Patrząc na nazwiska powołanych na to zgrupowanie, to trener na pewno zaskoczył. Nie patrzy na opinie dziennikarzy, na ich spekulacje. Zrobił to, co uważał za słuszne. Wiadomo – będzie go weryfikowało każde kolejne spotkanie.

Ale patrząc z boku myślę, że gorzej ta reprezentacja nie ma prawa zagrać. Źle się patrzyło na to, co ostatnio prezentowała kadra. Do tego jeszcze nagonka z każdej strony. Szkoda, bo jak jest dobrze, to każdy chwali, klepie po plecach. A przyszedł słabszy moment i od razu fala krytyki się wylała. Ale taka niestety jest piłka. Z tym trzeba się mierzyć. Zawodnicy na tym poziomie raczej nie roztrząsają, że dwóch dziennikarzy ich skrytykowało.

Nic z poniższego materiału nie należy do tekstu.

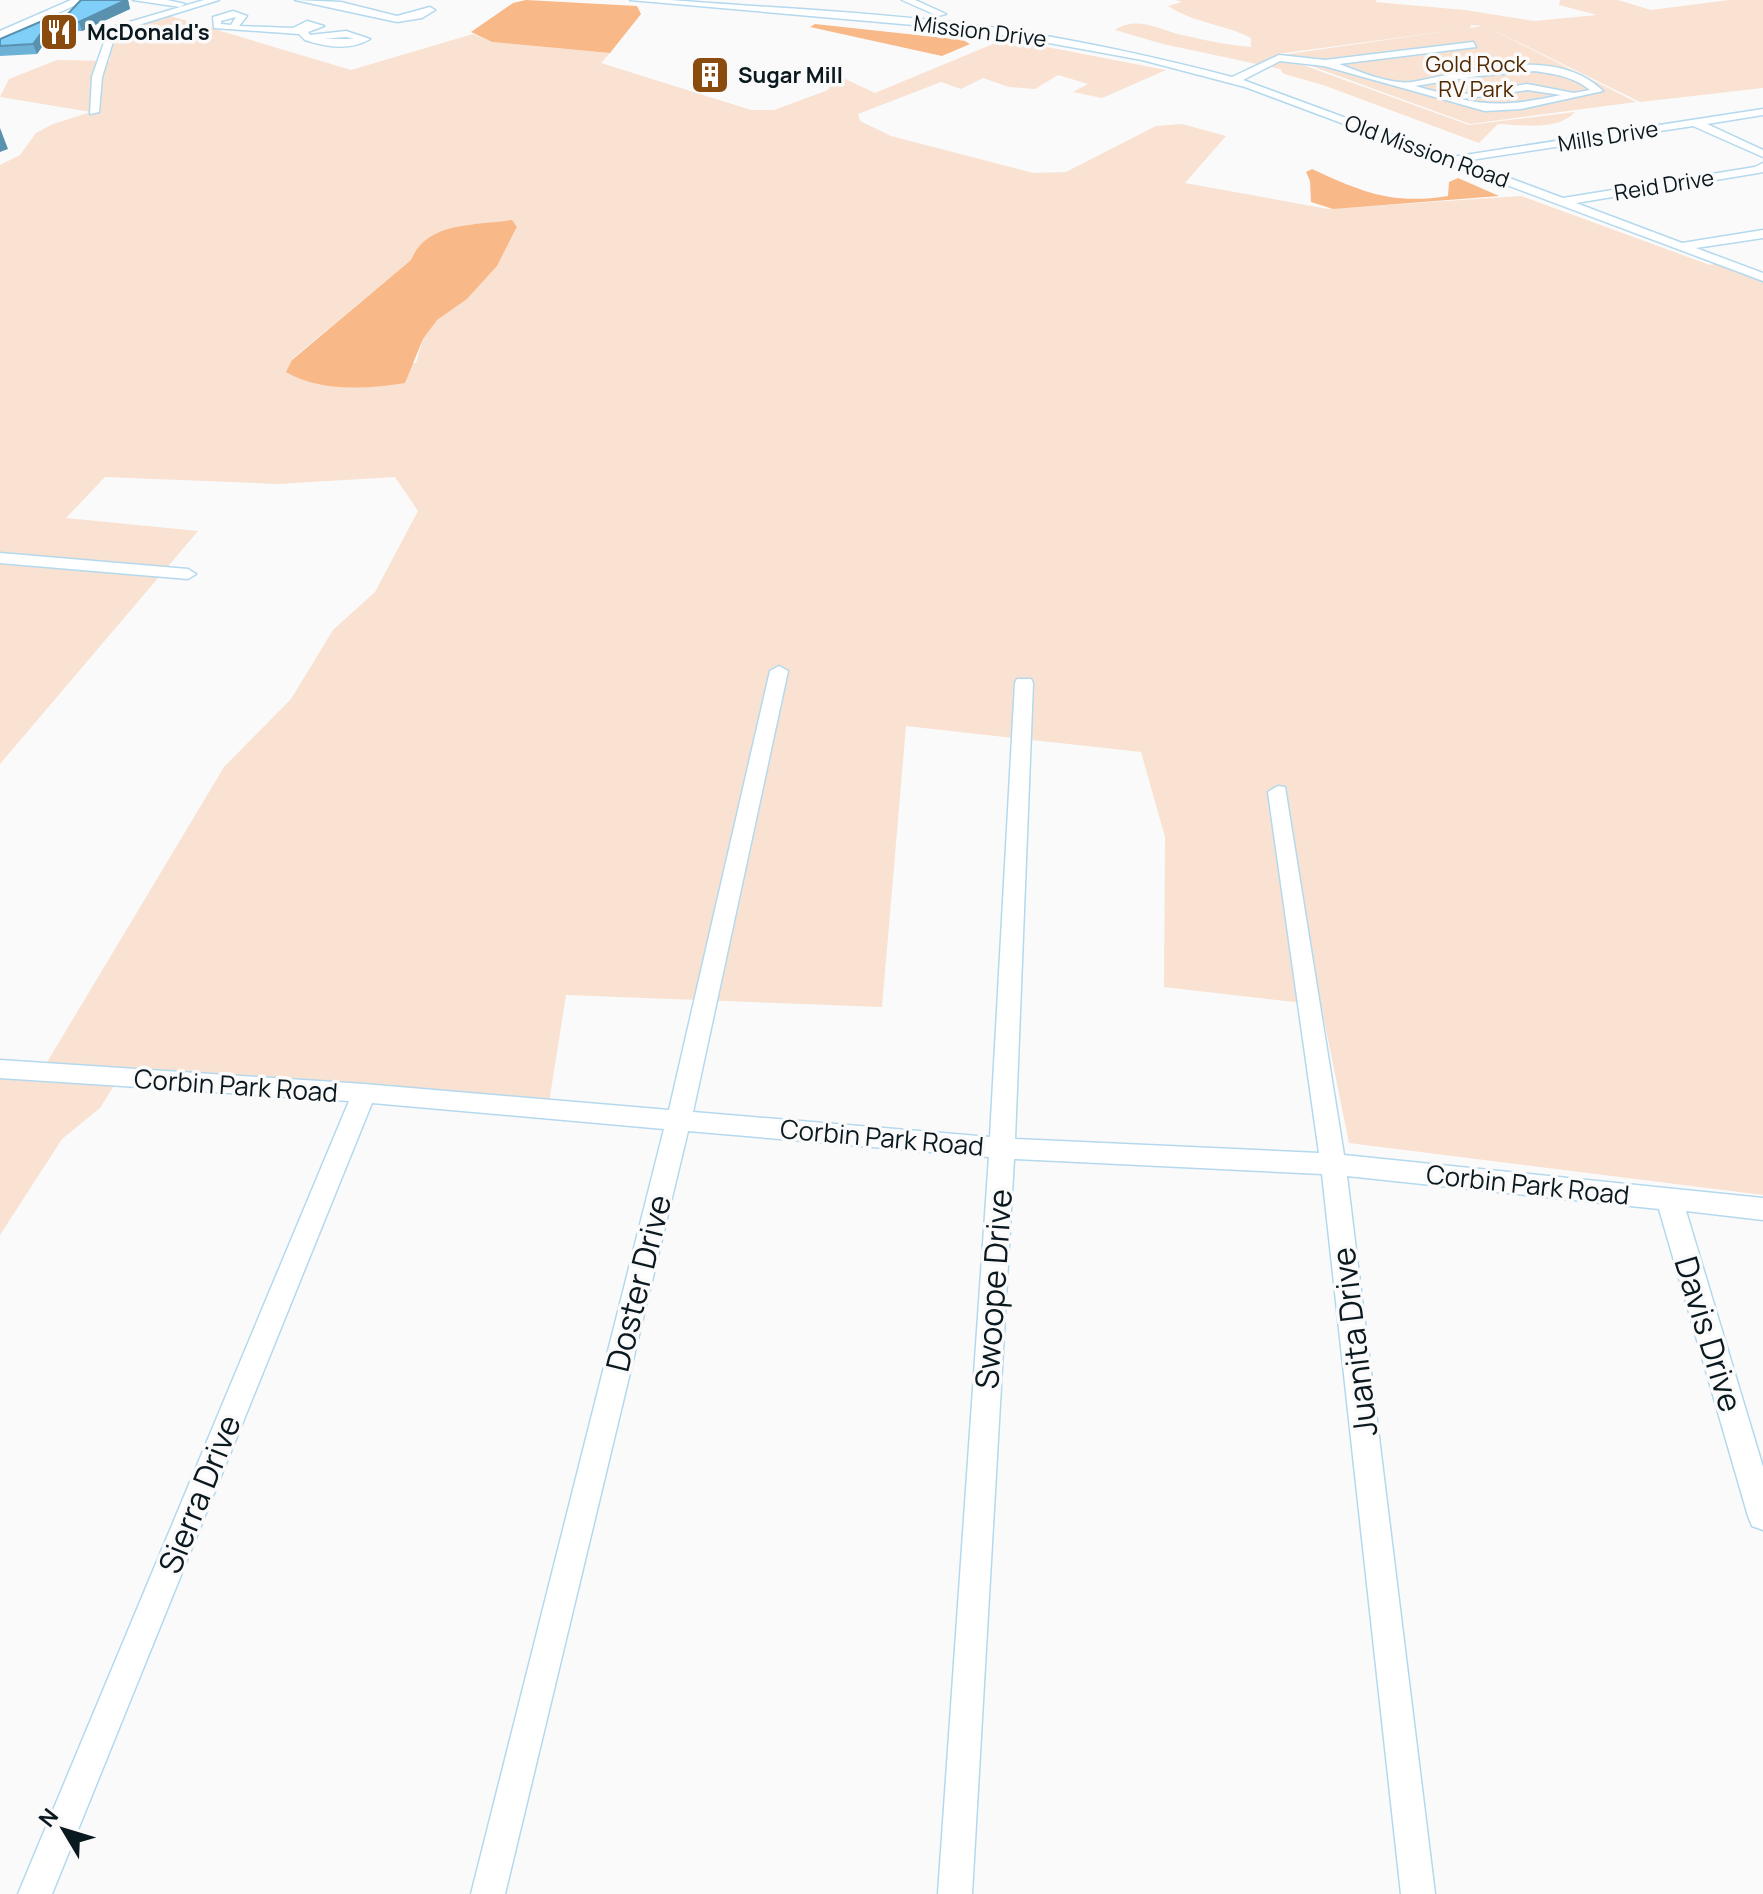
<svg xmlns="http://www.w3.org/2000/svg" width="1763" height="1894" viewBox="0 0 1763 1894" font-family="Manrope,sans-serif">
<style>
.green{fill:#f9e2d2;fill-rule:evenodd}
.water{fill:#f9b887}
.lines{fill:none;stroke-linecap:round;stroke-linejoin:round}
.minor-casing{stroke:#b4d9ee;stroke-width:3}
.major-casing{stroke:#b4d9ee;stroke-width:3}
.minor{fill:#fff;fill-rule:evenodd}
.major{fill:#fff;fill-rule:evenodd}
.wall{fill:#6db2d6}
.shaded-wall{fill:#5991ae}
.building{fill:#7fcff9;stroke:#5991ae;stroke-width:2}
.labels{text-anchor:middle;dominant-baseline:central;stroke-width:7;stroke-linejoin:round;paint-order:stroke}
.far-street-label{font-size:22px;fill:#0a181f;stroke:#fafafa}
.far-poi-label{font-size:22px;font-weight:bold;fill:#0a181f;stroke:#fafafa;text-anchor:start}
.far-park-label{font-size:22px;fill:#512801;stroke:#fafafa}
.street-label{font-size:26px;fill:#0a181f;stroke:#fafafa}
.near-street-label{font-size:32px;fill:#0a181f;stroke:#fafafa}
</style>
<rect width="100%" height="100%" fill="#fafafa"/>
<path class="green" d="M1176,0h201l-2,2 90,8 69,11 63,-6 -38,-10 1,-5h58l33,10 78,-10h34v88l-123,14 -155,-76 151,76 -166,22 -189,-69 202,-29 -12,-1 -1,3 -193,26 5,3 -2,4 23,4 166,60 106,-13c-17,19 -53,13 -77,12l-19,19 -156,-58 -39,-11 -4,-5 -117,-25 -48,-14c23,-15 44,0 67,5 22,5 46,10 69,12v-9c-27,-14 -57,-15 -83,-32l14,-4z
M164,14l187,56 122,-36 19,8 118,11 -9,10 150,47h23l54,-20 5,-10 8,-3 34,16 130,-54 161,31 -64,28 -29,-6 15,-8 -30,-9 -23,14 -26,-2 -26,-9 -22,11 -20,-7 -83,32 2,7 31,15 142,37 33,-1 90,-46 26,-2 44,12 -41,47 143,26 193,-13 189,69 9,-2 44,16v916l-414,-52 -28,-138 -157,-18 1,-150 -24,-85 -235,-26 -24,281 -316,-12 -18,114 -433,-25 -15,24 -38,31 -62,96v-159l37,3 187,-312 67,-68 42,-69 42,-38 43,-81 -23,-34 -117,7 -173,-7 -39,41 132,13 -198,233v-599l20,-10 16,-22 17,-9 38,-12 -91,-15 9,-18 48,-19 53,1v-33zM512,221l5,7 -20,38 -30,33 -30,20 -14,20 -7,24 -124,-4 119,-99c16,-39 63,-35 101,-39z"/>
<path class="water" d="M526,0l111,6 4,8 -31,39 -118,-11 -21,-10 42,-29z
M815,24l148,16 7,4 -28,12 -132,-29z
M1312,169c50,23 80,36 136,27l1,-14 9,-4 41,18 -166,13 -22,-7 -1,-21 -4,-9z
M512,220l5,7 -20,39 -30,33 -30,21 -14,19 -18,44c-37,6 -86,9 -119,-11l6,-12 119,-100c16,-39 63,-34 101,-40z"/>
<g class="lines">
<g class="minor-casing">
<path id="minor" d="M133,0h34l18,4 -5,3z
M204,0h15l-103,32 -14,45 -3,35 -9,2 2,-37 17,-49z
M295,0l46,2 56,14 33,-9 5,3 -13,8 -25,4z
M630,0h40c113,9 228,13 341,30 75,12 148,28 221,47l47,-22 46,5 148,-18 3,5 -137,17c19,7 40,16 60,18 13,2 30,-4 43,-6 50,-10 121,-25 161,15l-82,18 -36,2 -161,-45 -44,-5 -37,19 209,77 311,-48v6l-56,9 56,26v7l-70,-31 -229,35 99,37 192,-31 8,-4v9l-5,1 -182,30 106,40 81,-13v8l-67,10 67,25v8l-518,-194 -103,-27 -132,-24 -85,-10zM1534,71c21,3 38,5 56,19l-16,3 -47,-9 -75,12 -37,-10 63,-10zM1527,90l34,5c-34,7 -65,13 -100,4z
M902,0h13l31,14 -8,2z
M233,11l14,5 -8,10 54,2 14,-7 17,5 -16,6 2,3 36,-4 24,8c-20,12 -44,8 -65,1l-6,-6 -85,-6 -1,-11zM236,17l-5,8 -10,-1v-3zM346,37l8,2h-31z
M0,553l188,16 8,5 -8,5 -188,-16z
M779,666l9,5 -95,441 297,25 25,-454 2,-4h14l2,4 -18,456 304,14 -51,-361 10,-6 7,1 59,368 419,43v22l-77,-9 77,256v63l-11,-4 -4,-10 -89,-307 -312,-33 88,718h-34l-79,-720 -308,-15 -42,735h-34l51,-737 -301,-26 -183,763h-34l193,-765 -292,-26 -320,791h-34l331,-793 -349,-23v-18l364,24 305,26 101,-439z"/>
</g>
<g class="major-casing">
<path id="major" d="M71,0h16l-87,39v-8z"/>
</g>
<use href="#minor" class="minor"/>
<use href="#major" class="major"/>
</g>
<path class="wall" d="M81,0h47l2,9 -48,22 -17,-1 -3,-10z
M57,25l-20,29 -37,2v-17z"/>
<path class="shaded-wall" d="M126,0h2l2,9 -48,22 -3,-9z
M54,16l3,9 -20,29 -4,-10z
M0,128l8,21 -8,3z"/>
<path class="building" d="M81,0h45l-47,22 -17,-2z
M54,16l-21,28 -33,2v-7z"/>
<defs>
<g id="restaurant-square" transform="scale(2)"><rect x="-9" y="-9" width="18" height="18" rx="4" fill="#894b0e" stroke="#fafafa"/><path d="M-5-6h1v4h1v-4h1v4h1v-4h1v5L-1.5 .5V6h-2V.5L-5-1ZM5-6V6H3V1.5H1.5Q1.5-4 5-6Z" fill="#fff"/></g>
<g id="building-square" transform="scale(2)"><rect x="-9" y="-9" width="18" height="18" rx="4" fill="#894b0e" stroke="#fafafa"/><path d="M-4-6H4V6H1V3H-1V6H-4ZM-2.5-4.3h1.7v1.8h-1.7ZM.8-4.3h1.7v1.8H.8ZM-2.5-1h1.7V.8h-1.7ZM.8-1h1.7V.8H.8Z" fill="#fff"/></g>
</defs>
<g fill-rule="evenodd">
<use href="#restaurant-square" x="59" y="32"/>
<use href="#building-square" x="710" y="75"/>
</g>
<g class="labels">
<g class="far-street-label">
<text transform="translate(980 31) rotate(7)">Mission Drive</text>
<text transform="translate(1608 136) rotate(-9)">Mills Drive</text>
<text transform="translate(1427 151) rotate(20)">Old Mission Road</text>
<text transform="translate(1664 185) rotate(-9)">Reid Drive</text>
</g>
<g class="far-poi-label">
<text x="87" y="32">McDonald's</text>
<text x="738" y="75">Sugar Mill</text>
</g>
<g class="far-park-label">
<text x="1476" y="64">Gold Rock<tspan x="1476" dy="25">RV Park</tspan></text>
</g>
<g class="street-label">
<text transform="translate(236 1085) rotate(4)">Corbin Park Road</text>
<text transform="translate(882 1137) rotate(5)">Corbin Park Road</text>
<text transform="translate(1528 1184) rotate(6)">Corbin Park Road</text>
</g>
<g class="near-street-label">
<text transform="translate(638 1283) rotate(-76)">Doster Drive</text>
<text transform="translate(993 1289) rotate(-86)">Swoope Drive</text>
<text transform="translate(1709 1334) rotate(73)">Davis Drive</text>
<text transform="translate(1354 1342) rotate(-97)">Juanita Drive</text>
<text transform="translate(199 1494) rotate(-68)">Sierra Drive</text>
</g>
</g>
<g transform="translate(64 1830) rotate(308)" stroke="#fafafa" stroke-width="6" paint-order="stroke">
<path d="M0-6L14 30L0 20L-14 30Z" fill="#0a181f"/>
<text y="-12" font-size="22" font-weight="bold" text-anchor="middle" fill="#0a181f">N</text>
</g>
</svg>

Trzymajmy za nich kciuki. Jest dużo młodzieży, oni naprawdę potrzebują wsparcia.

Zapytam cię w takim razie konkretnie o pozycje tobie najbliższą – środek defensywy. Obecnie najwięcej jest zmian właśnie tam.

Najwięcej zmian i od razu nasuwa się pytanie, czy będziemy grać trójką obrońców, czy nie. W młodzieżówce trener preferował system z trójką środkowych.

Nie ma czasu na kadrze, żeby to w jakiś sposób wytrenować. Kto dostanie szansę będzie musiał ją jak najszybciej wykorzystać. Dobrze, że te pierwsze mecze są z rywalami z niższej półki. Daj Boże, żeby to „zapaliło” od pierwszego zgrupowania nowego szkoleniowca, bo to doda mu na pewno skrzydeł. Bo po samym ogłoszeniu nominacji na selekcjonera, już nie miał łatwo.

To na koniec wracamy do Opola, wracamy do Odry. Nie da się ukryć, że Mateusz Kamiński jest już doświadczonym zawodnikiem. Oczywiście nie wysyłam cię na piłkarską emeryturę! Taki awans do Ekstraklasy będzie zwieńczeniem kariery? To takie marzenie piłkarskie?

Z tym się trzeba mierzyć, wieku się nie oszuka. Każdy zawodnik z moim przebiegiem jest świadomy, że jest już coraz bliżej końca.

Parę tygodni wstecz, kiedy mnie ktoś pytał, powtarzałem – wyciskajmy tę cytrynę póki możemy. Póki idzie wyciskajmy z tego maksa, a co to da, to zobaczymy. Stadion się buduje, trenując codziennie patrzymy, jak powstaje. Każdy z tej drużyny chciałby na nim zagrać. A jakby to była Ekstraklasa, to myślę, że jest to marzenie każdego z nas. Bo nie wyobrażam sobie tego, że ktoś ma blokadę przed słowem „Ekstraklasa”. Dlaczego? Trzeba wykorzystywać, wyciskać i daj Boże, żeby tak się stało.

Ale jeszcze do Włochów Paolo Maldiniego i Alessandro Costacurty dużo ci brakuje (uśmiech). Trochę grania jeszcze przed tobą.

Póki zdrowie dopisuje, to na pewno trzeba się tym cieszyć. Robimy to, o czym za dzieciaka marzyliśmy. To, co kochamy. Myślę, że jest to najlepszy zawód na świecie (uśmiech). Każdy ponarzeka, taka chyba jest już nasza mentalność. Ale cieszmy się tym jak najdłużej.